— Task objective —
Copy the material below from its first line up to and including the line with "TTK tulee taas", and replace "Inaktiv" with "Deaktiviert" while leaving everything else unchanged.

— Dataset excerpts —
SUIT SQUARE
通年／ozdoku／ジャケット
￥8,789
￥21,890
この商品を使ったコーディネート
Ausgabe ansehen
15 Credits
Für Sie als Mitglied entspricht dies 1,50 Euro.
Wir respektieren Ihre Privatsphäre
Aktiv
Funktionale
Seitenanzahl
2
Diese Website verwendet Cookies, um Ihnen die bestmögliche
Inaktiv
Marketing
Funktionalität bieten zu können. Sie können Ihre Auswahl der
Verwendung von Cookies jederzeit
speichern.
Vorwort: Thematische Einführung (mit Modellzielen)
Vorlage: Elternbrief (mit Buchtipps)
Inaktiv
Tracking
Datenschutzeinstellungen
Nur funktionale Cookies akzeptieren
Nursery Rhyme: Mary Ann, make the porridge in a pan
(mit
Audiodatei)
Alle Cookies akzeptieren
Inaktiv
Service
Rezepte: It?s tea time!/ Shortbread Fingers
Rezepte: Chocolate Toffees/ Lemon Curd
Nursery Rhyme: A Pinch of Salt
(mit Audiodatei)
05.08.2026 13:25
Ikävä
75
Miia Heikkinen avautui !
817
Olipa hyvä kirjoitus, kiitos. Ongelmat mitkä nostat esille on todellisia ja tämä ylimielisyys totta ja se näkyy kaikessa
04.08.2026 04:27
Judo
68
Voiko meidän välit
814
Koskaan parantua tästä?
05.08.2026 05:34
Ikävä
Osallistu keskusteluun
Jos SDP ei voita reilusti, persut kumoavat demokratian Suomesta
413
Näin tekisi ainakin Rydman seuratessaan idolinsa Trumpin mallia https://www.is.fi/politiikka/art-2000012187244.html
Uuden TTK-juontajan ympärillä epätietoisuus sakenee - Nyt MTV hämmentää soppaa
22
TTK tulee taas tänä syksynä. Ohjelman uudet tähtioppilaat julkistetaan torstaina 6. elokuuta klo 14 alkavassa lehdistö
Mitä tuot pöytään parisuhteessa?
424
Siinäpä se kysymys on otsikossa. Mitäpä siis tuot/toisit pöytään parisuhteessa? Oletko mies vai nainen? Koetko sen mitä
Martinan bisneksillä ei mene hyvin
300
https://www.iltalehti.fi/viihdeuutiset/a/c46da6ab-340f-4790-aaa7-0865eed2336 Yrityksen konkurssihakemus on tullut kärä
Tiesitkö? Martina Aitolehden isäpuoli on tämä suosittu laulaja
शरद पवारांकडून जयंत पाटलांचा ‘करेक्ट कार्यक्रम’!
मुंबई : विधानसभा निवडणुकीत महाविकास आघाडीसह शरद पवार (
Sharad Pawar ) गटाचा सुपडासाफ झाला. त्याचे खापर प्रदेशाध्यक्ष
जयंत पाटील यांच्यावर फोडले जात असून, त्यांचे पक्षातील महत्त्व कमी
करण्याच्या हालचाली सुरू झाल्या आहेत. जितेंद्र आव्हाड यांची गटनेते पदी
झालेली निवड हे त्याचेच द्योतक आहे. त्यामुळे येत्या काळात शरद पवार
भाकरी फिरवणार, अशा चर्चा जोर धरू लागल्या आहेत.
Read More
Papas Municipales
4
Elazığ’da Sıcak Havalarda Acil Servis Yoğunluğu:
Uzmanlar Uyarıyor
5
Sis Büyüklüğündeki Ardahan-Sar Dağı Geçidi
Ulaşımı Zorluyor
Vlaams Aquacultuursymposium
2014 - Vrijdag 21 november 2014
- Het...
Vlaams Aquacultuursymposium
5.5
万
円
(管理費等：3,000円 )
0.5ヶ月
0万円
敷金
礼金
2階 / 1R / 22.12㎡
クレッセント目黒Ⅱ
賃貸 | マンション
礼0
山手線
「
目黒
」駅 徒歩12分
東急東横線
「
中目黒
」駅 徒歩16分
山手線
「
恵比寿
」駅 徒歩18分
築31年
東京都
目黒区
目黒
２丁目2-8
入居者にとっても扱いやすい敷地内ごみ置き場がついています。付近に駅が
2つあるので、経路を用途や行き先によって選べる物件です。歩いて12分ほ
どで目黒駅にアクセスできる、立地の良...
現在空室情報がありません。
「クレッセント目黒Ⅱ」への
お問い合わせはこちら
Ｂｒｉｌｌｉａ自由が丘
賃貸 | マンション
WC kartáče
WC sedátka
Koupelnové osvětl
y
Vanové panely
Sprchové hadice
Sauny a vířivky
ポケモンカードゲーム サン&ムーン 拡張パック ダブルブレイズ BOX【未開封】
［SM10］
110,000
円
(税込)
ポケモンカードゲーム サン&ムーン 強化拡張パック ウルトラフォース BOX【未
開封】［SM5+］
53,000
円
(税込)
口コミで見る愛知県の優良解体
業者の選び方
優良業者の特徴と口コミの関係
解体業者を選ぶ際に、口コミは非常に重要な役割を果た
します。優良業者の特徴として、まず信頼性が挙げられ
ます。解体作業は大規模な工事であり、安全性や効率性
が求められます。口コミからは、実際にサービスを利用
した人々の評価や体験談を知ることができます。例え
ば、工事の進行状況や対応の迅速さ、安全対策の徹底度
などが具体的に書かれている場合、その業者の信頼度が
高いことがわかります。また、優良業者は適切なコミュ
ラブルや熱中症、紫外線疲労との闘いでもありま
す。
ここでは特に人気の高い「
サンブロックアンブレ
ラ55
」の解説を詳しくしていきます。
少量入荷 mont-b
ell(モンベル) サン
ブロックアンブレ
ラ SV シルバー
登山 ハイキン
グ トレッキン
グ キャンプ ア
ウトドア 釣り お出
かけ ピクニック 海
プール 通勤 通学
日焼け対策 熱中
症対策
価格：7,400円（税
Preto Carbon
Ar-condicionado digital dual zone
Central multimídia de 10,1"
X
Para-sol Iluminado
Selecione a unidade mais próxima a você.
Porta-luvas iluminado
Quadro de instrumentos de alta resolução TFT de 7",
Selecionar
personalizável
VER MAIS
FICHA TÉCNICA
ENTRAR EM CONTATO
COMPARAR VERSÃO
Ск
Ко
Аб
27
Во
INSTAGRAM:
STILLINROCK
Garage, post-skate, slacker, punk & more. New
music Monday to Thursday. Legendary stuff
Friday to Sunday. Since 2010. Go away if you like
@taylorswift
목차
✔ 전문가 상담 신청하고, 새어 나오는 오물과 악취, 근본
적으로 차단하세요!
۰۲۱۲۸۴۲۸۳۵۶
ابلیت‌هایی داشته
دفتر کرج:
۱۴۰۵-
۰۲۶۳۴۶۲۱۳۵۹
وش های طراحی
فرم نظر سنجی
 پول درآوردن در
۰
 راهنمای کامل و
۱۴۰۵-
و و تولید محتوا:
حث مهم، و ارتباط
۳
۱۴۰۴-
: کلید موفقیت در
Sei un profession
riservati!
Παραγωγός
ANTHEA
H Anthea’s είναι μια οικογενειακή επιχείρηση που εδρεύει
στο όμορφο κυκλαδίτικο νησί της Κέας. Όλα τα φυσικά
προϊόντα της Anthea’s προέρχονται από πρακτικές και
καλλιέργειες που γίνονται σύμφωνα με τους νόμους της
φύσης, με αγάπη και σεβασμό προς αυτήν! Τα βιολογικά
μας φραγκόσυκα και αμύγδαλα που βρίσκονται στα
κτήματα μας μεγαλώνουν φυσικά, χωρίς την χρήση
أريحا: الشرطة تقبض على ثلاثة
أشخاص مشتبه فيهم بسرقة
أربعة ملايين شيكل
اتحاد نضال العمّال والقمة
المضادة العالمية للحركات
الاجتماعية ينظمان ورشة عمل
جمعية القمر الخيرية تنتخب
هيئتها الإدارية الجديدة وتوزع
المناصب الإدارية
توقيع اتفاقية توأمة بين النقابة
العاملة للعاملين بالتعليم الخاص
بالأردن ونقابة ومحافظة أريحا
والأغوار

— Solution below —
SUIT SQUARE
通年／ozdoku／ジャケット
￥8,789
￥21,890
この商品を使ったコーディネート
Ausgabe ansehen
15 Credits
Für Sie als Mitglied entspricht dies 1,50 Euro.
Wir respektieren Ihre Privatsphäre
Aktiv
Funktionale
Seitenanzahl
2
Diese Website verwendet Cookies, um Ihnen die bestmögliche
Deaktiviert
Marketing
Funktionalität bieten zu können. Sie können Ihre Auswahl der
Verwendung von Cookies jederzeit
speichern.
Vorwort: Thematische Einführung (mit Modellzielen)
Vorlage: Elternbrief (mit Buchtipps)
Deaktiviert
Tracking
Datenschutzeinstellungen
Nur funktionale Cookies akzeptieren
Nursery Rhyme: Mary Ann, make the porridge in a pan
(mit
Audiodatei)
Alle Cookies akzeptieren
Deaktiviert
Service
Rezepte: It?s tea time!/ Shortbread Fingers
Rezepte: Chocolate Toffees/ Lemon Curd
Nursery Rhyme: A Pinch of Salt
(mit Audiodatei)
05.08.2026 13:25
Ikävä
75
Miia Heikkinen avautui !
817
Olipa hyvä kirjoitus, kiitos. Ongelmat mitkä nostat esille on todellisia ja tämä ylimielisyys totta ja se näkyy kaikessa
04.08.2026 04:27
Judo
68
Voiko meidän välit
814
Koskaan parantua tästä?
05.08.2026 05:34
Ikävä
Osallistu keskusteluun
Jos SDP ei voita reilusti, persut kumoavat demokratian Suomesta
413
Näin tekisi ainakin Rydman seuratessaan idolinsa Trumpin mallia https://www.is.fi/politiikka/art-2000012187244.html
Uuden TTK-juontajan ympärillä epätietoisuus sakenee - Nyt MTV hämmentää soppaa
22
TTK tulee taas tänä syksynä. Ohjelman uudet tähtioppilaat julkistetaan torstaina 6. elokuuta klo 14 alkavassa lehdistö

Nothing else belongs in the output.